My deployment tends to follow something of a pattern, with the Karnivore unit spread such that I can run one to each neutral objective if I need and the Blood Shield in the rear, with the Executioners at the back, Abaddon poised to grab whichever midfield ruin seems most useful, and the Stalkers just crammed in wherever (in this case I actually want to preserve Karnivores for counterpunching so I set up a Stalker to run to each flank objective). Alistair goes hard on my right, with both Rhinos behind the Medium L ready to move up and the Butchers/characters central. One Cultist unit is on each flank and the Raptors join my Moirax in Deep Strike.

The Game

Mission 1 early moves
Credit: Stephanie Berry

He goes first, throwing up his buffs and slamming the Butchers right up the middle, with Rhinos grabbing the ruin and the cultists on my right Retrieving Nephilim Data.

Remember how I said that the way I lose is having the Butchers get into my lines? Well, here they are, in the open (buffed to the 9’s, admittedly, with transhitman, no rerolls and -1 to wound). Even if I only get 4-5 I think the game is effectively over, so I have to go for this.

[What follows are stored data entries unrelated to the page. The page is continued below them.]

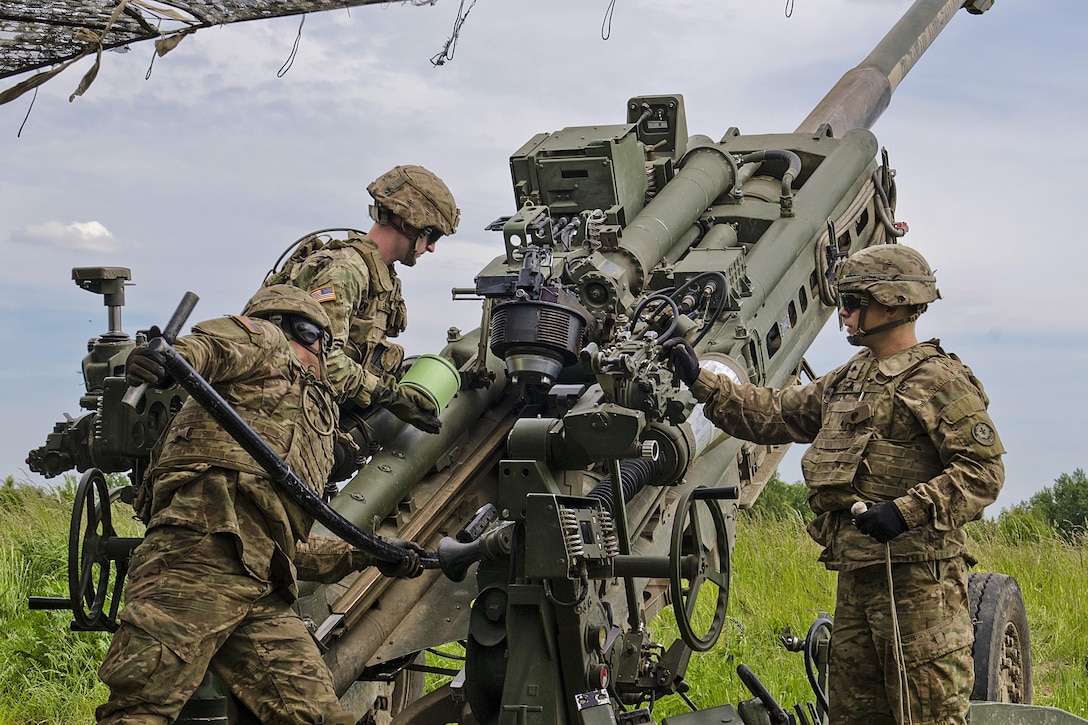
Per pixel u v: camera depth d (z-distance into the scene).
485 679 4.16
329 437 3.98
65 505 9.64
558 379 5.56
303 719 3.68
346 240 5.07
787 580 9.10
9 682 6.69
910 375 4.06
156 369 3.30
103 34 2.86
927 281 4.16
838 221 7.25
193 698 4.22
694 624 8.12
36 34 3.00
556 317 5.00
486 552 4.09
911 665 3.94
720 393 4.65
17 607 7.34
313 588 4.64
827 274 7.02
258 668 3.69
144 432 4.38
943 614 3.96
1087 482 12.77
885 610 3.99
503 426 5.67
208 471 3.65
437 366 5.13
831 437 4.16
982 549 10.20
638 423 3.91
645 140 7.04
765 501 12.15
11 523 8.82
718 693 6.75
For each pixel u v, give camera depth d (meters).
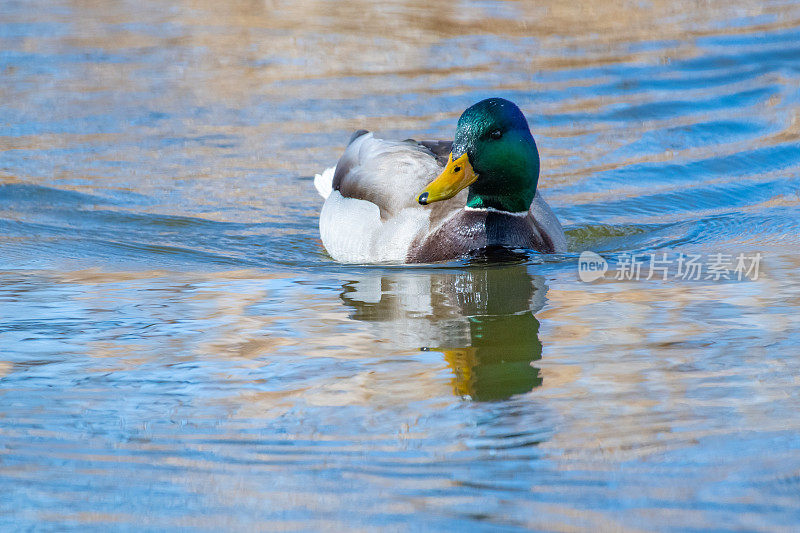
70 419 7.11
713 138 16.41
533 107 18.14
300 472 6.26
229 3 25.70
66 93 18.86
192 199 14.12
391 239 11.28
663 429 6.67
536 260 11.16
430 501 5.86
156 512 5.86
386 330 8.92
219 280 10.79
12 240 12.31
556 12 24.67
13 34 22.78
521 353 8.23
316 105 18.23
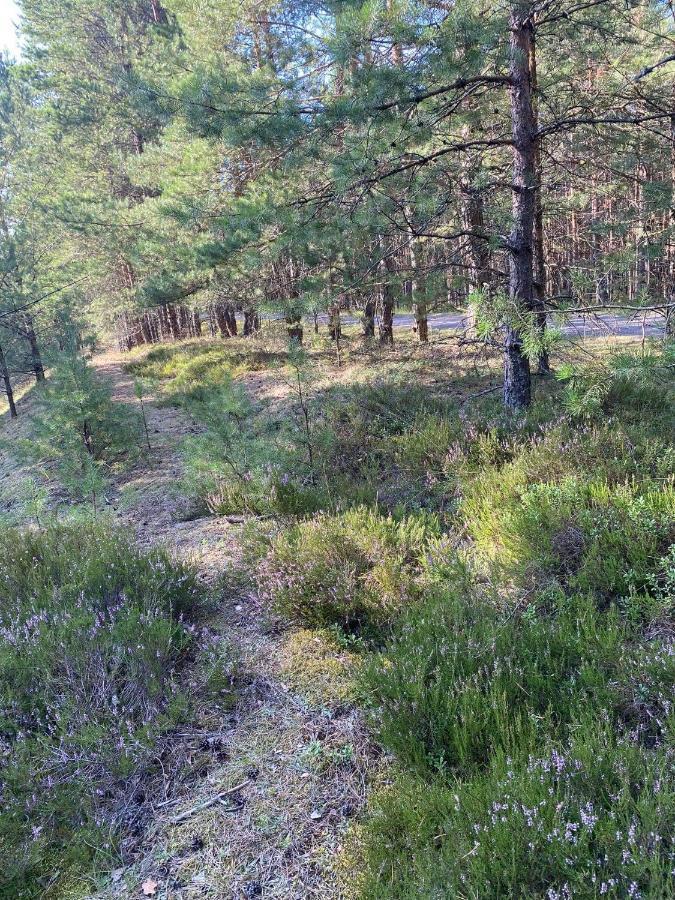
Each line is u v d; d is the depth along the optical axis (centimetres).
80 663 342
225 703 351
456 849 217
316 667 378
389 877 230
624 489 441
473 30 536
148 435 983
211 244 717
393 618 399
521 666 317
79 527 554
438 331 1711
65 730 305
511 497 511
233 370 1352
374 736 314
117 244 1362
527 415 668
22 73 2184
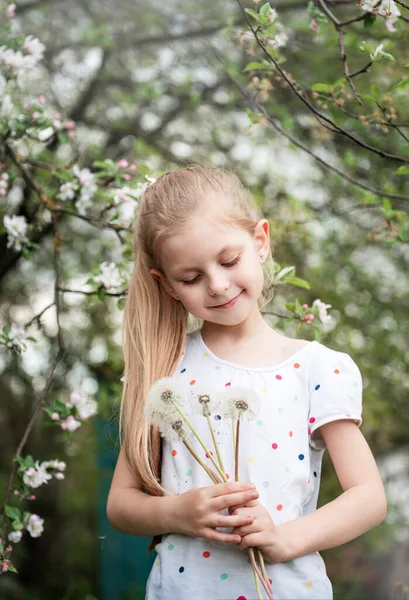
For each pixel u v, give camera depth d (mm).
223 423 1585
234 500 1429
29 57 2752
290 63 3979
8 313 5488
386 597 5445
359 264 4957
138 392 1726
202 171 1709
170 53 4543
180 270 1566
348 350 4957
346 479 1556
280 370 1631
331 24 3475
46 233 4328
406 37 3172
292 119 3971
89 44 4355
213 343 1715
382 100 2346
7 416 6113
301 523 1474
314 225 4469
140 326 1779
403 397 5180
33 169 3885
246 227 1639
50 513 6426
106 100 4684
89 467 6273
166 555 1549
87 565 6332
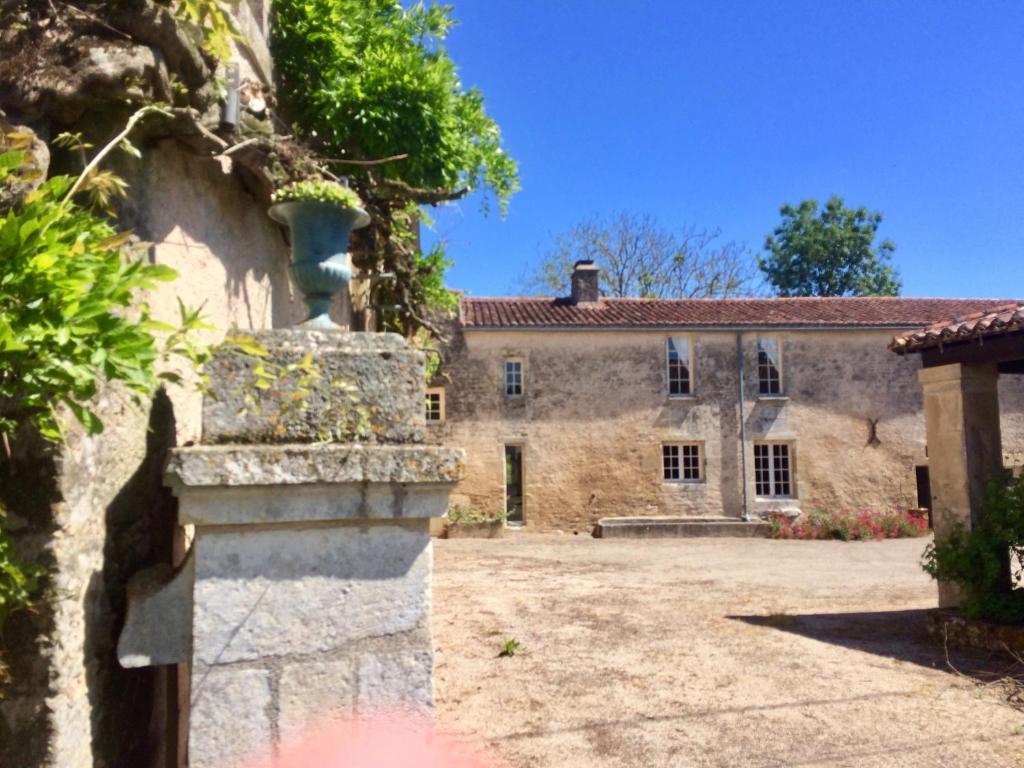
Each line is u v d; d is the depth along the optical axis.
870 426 18.86
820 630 6.99
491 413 18.36
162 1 2.25
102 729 1.95
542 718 4.44
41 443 1.74
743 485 18.58
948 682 5.27
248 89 3.16
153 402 2.34
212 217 2.97
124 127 2.29
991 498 6.39
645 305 20.61
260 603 1.99
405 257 6.11
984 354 6.60
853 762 3.85
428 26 5.35
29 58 2.00
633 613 7.82
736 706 4.72
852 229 36.22
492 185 6.25
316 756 1.99
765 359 19.27
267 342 2.16
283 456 1.97
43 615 1.72
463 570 11.55
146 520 2.26
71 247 1.57
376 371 2.21
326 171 3.51
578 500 18.30
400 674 2.09
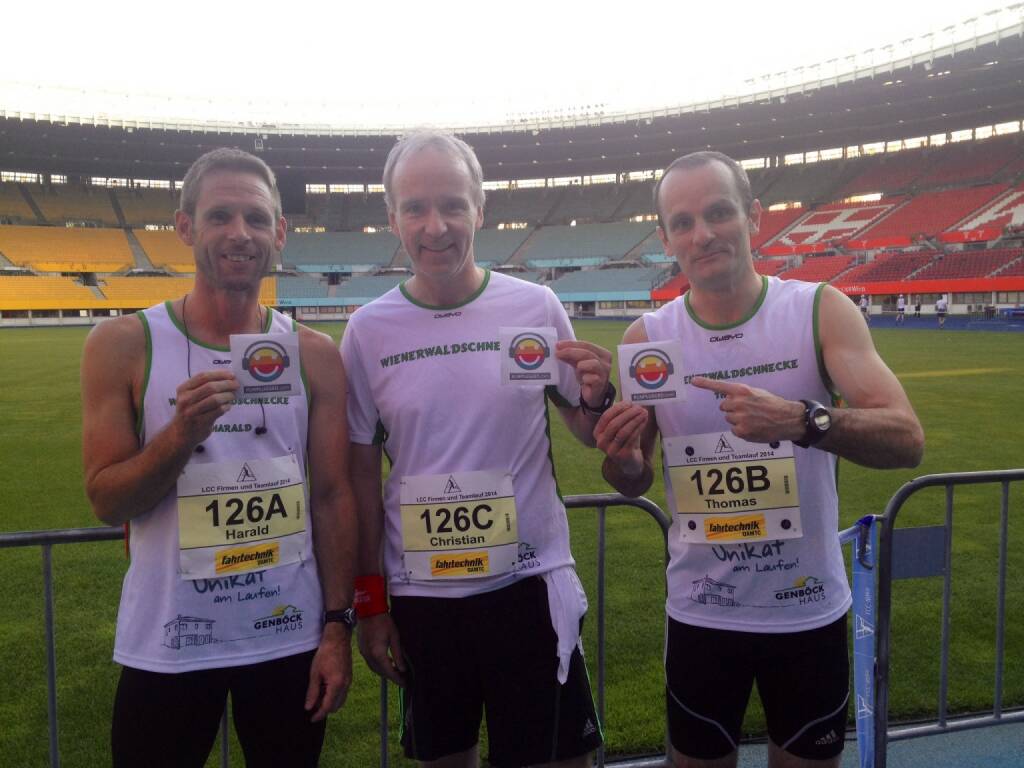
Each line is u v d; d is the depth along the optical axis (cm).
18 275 4556
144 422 204
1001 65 3506
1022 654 388
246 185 209
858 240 4253
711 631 228
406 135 233
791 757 224
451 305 233
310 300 5122
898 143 4781
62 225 5003
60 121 4188
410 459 229
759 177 5116
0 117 4053
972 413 1138
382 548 239
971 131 4509
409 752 230
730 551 226
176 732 199
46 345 2828
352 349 237
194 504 201
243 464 206
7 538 244
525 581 228
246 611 204
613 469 237
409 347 230
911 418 206
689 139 4766
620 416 215
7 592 476
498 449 227
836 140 4738
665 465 237
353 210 5794
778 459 222
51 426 1116
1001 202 3956
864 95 3925
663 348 223
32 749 313
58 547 559
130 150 4678
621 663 386
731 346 229
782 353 225
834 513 230
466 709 228
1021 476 304
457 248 223
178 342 209
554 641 226
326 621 216
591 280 4959
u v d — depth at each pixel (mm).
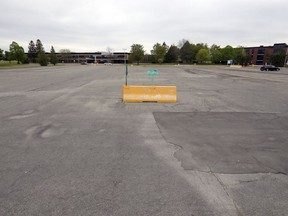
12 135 5605
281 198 3117
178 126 6469
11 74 30188
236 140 5359
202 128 6285
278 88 16047
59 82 19547
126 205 2932
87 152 4605
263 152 4664
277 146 5000
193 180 3559
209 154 4547
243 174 3760
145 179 3578
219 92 13891
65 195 3133
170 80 22078
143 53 101750
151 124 6660
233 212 2820
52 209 2840
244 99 11352
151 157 4391
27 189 3270
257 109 8938
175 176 3676
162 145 5012
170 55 115625
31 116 7559
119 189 3295
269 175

I pop strats and cluster in auras, taking exploding 6s to hit on all my dogs for 2CP, and after some spicey diceys on my end and a few poor saves from Alastair there are 4 left after shooting, and the charge of right Karnivore eats 3 of those. I pop Warping Presence, too, to remove a Disciple and chip Abaddon. Right objective stays empty, while I grab my left with a Stalker.

He gets a 4. Berserkers grab the right objective and another unit sets up a charge, while Raptors find some nice tasty data for the Blood God (I have to be nice about Khorne, he does me a solid later in the tournament) and the false Abaddon finishes the crippled Karnivore, who enacts a Spiteful Demise, in turn finishing the Butchers and the last of the Apostle’s Disciples. The ‘zerkers fail dread and can’t make their charge thanks to Gheist Storm, dying in my turn to assorted meltas and other hot nonsense. The Stalker they were aiming for charges onto the right objective, killing a couple of lads and flipping it back, while his buddy pairs up with an Executioner to kill the Raptors. The other Executioner goes for a jog up the left and drops 8/10 cultists. A Stalker tags the center, leaving Abaddon alone (I can’t kill him the same turn as the Butchers without losing points in A Fitting Challenge), and the capstone of this turn is the Moirax finding a backfield hole to clear the Spawn off Alastair’s homefield and hand him a 0.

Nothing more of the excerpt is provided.